It has been twenty-one years since the release of Alkibar, Afel Bocoum’s wandering debut so titled to mean ‘messenger of the great river’. Those two decades have seen Bocoum’s Mali transform from a fledgeling democracy into a warzone and back. And now, as of summer 2020, the country awaits the resolution of its recent coup, with a new president to be named by 15 September. Released last Friday, Bocoum’s fourth album reflects a very different environment to the one in which he started his career.
Mentored by the late, great Ali Farka Touré, Afel Boucoum’s music follows a familiar pattern that has defined Mali’s musical export since the late 1980s. Both find the roots of their music in the precarious bottleneck of the country along the banks of the Niger River. Both demonstrate a willingness to stretch out into American Blues and European-style production. And between these two competing origin stories, the artists have imagined a new era of Malian folk in the creation and holding onto of a sound recognised the world over for its unique cool and confidence.
If Touré developed the sound, Bocoum has had enough time to master it. Eleven years since his last, Lindé seems to have come at the right time; an album released in September 2020 is sure to draw attention to an under-reported corner of the world at a crucial moment. And with returning support from Damon Albarn (Blur, Gorillaz) and record producer Nick Gold (Ali Farka Touré, Fatoumata Diawara, Buena Vista Social Club), the latest record has all the makings of a hit. Online, the LP can be purchased with a four page insert translating the lyrics into European languages. Sanctions may have closed Mali’s borders to trade, but Lindé was seemingly designed to be heard by the outside world.
Amid the escalation, Boucoum’s press release acknowledges the call for “hope, solidarity and unity” in the face of an “uncertain and troubling world”, yet the album strikes a diplomatic balance between political messaging and personal reflection. Avoiding getting sucked into debate, the artist instead says: “Malian culture doesn’t recognise divisive expressions such as: ‘northerner’, ‘southerner’, ‘black’ and ‘white’. Let’s just say ‘Malian’, full stop. Social cohesion is our social security. […] If we’re not united, I can see no solution. Our social security is music. That’s all we’ve got left. People love music, so we have to make use of that fact.”

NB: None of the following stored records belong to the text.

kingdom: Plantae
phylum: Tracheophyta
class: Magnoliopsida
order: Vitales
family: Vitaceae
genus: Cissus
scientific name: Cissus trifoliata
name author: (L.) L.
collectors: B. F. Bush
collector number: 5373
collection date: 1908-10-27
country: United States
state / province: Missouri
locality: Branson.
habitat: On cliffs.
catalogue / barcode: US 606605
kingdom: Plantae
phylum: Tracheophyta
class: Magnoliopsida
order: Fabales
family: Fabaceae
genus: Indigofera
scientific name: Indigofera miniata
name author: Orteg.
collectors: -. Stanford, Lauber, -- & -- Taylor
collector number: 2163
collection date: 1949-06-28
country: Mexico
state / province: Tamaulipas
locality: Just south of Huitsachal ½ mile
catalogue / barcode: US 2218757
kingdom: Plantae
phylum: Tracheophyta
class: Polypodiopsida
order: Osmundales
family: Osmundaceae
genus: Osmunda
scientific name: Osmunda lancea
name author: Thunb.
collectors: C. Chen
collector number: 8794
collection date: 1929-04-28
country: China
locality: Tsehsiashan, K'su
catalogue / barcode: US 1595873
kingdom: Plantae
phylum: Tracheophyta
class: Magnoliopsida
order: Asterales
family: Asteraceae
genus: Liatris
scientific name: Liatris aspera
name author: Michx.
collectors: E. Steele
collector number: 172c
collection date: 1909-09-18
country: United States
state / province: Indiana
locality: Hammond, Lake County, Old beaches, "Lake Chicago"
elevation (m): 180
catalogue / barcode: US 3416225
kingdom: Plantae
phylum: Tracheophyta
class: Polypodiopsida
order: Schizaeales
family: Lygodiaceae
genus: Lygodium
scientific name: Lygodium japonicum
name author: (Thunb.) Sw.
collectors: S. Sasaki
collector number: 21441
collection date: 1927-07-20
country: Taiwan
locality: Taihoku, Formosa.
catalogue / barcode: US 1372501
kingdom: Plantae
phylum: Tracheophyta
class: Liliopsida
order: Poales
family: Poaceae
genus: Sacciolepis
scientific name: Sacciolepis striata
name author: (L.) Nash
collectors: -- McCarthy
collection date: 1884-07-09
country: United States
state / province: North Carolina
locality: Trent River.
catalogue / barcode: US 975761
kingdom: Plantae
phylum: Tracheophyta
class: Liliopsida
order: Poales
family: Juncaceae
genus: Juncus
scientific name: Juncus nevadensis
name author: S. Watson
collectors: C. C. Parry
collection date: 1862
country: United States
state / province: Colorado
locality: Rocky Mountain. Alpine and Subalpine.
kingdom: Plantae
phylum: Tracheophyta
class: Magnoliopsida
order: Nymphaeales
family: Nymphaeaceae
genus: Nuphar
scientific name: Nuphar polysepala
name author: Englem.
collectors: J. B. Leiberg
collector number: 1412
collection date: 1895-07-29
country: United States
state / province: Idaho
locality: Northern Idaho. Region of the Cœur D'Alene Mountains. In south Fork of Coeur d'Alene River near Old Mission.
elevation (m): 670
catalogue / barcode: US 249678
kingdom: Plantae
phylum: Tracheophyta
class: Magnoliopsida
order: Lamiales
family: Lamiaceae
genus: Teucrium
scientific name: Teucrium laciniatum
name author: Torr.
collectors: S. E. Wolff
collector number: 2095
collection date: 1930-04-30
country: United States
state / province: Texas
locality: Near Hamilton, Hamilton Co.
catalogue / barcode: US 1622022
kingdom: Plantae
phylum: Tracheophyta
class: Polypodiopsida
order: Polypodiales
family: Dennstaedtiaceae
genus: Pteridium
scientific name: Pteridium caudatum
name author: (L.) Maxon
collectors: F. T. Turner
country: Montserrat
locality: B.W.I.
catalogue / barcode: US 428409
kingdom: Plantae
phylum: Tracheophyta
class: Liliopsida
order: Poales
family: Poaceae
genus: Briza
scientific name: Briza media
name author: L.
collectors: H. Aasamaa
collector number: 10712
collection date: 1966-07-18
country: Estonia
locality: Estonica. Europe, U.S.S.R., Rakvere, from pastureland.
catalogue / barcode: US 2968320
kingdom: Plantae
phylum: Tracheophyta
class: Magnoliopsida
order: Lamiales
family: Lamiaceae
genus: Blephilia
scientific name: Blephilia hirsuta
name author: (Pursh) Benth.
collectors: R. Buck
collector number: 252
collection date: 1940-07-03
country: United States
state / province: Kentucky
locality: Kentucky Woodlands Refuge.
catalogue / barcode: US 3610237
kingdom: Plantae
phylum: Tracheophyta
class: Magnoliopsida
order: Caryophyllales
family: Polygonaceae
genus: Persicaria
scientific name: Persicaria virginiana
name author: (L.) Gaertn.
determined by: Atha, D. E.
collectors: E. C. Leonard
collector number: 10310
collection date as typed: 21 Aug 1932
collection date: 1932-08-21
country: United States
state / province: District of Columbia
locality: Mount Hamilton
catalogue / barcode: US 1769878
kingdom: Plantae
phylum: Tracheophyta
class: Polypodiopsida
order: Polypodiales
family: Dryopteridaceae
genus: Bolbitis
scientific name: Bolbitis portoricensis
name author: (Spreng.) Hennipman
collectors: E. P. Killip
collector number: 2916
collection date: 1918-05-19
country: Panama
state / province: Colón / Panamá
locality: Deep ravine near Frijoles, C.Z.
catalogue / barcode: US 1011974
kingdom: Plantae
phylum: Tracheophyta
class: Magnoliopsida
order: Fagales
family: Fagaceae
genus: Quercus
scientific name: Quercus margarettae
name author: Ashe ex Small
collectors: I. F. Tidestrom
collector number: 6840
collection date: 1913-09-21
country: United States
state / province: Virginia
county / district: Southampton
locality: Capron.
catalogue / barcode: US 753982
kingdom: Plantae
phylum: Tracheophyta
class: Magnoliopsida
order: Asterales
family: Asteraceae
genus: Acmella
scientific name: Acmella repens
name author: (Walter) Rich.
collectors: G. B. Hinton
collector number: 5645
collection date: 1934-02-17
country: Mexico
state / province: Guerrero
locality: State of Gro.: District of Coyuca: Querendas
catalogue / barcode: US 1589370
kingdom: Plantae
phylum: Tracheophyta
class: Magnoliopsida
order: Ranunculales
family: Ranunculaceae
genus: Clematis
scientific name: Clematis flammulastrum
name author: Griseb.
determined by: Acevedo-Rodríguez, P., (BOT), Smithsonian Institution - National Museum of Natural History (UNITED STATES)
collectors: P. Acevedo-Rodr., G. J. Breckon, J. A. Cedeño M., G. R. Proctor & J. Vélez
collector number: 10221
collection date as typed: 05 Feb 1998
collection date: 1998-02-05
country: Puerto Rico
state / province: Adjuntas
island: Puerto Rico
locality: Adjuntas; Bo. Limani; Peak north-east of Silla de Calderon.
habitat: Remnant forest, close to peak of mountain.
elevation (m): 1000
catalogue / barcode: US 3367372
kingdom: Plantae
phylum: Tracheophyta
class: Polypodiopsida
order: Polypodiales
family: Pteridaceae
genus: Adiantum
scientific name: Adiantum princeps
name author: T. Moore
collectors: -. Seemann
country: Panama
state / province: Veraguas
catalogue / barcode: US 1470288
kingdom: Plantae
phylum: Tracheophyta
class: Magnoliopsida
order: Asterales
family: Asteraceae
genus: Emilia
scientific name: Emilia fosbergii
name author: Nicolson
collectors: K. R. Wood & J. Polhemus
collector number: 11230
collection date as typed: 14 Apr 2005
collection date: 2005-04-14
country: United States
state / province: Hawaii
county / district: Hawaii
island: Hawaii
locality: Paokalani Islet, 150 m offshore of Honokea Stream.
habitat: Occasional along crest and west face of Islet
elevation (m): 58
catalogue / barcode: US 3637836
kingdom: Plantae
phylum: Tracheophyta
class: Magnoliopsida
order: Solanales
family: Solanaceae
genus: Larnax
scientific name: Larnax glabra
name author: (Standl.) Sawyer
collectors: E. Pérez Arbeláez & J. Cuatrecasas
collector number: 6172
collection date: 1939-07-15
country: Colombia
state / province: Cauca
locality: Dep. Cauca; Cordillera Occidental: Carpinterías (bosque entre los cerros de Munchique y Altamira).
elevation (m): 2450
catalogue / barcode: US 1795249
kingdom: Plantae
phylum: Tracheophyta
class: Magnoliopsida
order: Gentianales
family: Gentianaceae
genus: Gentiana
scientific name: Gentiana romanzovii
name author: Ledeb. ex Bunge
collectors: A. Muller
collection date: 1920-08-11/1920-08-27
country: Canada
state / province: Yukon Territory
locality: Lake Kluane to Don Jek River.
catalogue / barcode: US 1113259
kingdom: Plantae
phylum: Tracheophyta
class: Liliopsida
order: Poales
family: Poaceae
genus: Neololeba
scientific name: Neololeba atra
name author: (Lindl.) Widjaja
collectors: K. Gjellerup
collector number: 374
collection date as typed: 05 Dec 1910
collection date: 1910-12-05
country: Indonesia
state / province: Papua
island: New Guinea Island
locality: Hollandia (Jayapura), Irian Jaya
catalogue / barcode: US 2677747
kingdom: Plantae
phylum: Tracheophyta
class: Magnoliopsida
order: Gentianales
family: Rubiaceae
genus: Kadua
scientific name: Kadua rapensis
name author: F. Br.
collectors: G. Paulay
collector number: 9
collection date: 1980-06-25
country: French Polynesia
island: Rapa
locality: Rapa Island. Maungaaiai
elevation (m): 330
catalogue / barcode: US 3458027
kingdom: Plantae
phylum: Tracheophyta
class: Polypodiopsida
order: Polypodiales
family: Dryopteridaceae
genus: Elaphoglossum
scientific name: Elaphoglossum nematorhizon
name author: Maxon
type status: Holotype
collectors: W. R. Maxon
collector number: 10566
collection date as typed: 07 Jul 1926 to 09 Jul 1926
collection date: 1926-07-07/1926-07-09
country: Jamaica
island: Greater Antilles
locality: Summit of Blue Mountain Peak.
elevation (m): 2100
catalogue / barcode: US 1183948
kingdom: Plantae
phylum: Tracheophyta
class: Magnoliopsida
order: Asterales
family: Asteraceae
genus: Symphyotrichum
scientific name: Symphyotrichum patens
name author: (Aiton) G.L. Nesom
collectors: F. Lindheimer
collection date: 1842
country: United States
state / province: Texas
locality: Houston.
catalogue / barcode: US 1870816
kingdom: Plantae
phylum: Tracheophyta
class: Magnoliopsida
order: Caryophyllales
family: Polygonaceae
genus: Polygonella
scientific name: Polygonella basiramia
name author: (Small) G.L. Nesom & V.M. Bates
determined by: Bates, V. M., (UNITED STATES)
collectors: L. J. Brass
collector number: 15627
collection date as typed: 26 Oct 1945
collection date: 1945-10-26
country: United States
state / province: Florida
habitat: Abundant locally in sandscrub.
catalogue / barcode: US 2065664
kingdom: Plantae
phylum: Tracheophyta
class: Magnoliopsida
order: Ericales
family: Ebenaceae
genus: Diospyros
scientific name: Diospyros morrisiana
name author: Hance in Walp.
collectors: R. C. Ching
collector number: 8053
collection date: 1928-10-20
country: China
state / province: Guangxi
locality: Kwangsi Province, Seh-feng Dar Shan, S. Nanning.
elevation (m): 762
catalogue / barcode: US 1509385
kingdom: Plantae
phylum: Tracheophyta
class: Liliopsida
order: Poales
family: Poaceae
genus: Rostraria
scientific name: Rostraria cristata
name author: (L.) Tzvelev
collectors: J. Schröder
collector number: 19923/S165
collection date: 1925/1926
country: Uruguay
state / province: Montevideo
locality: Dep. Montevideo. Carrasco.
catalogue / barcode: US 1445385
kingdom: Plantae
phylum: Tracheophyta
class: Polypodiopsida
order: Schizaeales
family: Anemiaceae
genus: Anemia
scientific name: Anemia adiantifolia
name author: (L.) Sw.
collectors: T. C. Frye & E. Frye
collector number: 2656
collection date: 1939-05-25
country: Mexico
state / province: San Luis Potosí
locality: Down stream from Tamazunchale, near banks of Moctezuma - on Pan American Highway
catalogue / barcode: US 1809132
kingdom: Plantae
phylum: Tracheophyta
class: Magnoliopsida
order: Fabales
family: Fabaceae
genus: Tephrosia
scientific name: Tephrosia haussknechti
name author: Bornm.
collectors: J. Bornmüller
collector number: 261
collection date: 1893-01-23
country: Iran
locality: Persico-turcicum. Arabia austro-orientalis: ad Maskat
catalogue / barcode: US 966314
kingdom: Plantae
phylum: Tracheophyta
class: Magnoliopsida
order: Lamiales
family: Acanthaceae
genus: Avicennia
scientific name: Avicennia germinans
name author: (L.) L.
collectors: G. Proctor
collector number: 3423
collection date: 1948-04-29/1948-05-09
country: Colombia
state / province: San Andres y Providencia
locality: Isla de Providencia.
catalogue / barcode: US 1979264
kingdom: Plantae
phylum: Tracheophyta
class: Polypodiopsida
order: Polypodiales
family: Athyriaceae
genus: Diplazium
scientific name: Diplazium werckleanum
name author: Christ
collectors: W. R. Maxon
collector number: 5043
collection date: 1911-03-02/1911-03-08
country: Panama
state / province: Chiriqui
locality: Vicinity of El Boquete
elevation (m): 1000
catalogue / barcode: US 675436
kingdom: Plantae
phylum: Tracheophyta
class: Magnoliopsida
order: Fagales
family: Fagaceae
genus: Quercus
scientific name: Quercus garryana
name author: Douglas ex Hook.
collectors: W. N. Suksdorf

Boucoum’s desire to branch out beyond the sparseness of the Sahel ultimately pays dividends in an album preaching unity. Instrumentally, the record reflects the diversity of Malian creative tradition while also embracing the richness of European brass and strings. Tracks like ‘Bombolo Liilo’ show the artist at his best, winding around previously unexplored genres with free-flowing energy and charisma. Though instrumental delicacy and precision is key to the record’s draw, it manages to feel relaxed, effortless and wholly convinced of its new outward-facing direction.
Consider the significance of ‘Alkibar’ for an artist whose place is in the recovery of a historic nation brought together and divided along its great river. As we roll into September, Lindé makes palatable the rear end of an ugly year, falling back on familiarity while also finding the confidence to innovate and look forward. A warm and varied album, Lindé achieves all it sets out to do, unifying the disparate around a single new optimistic identity.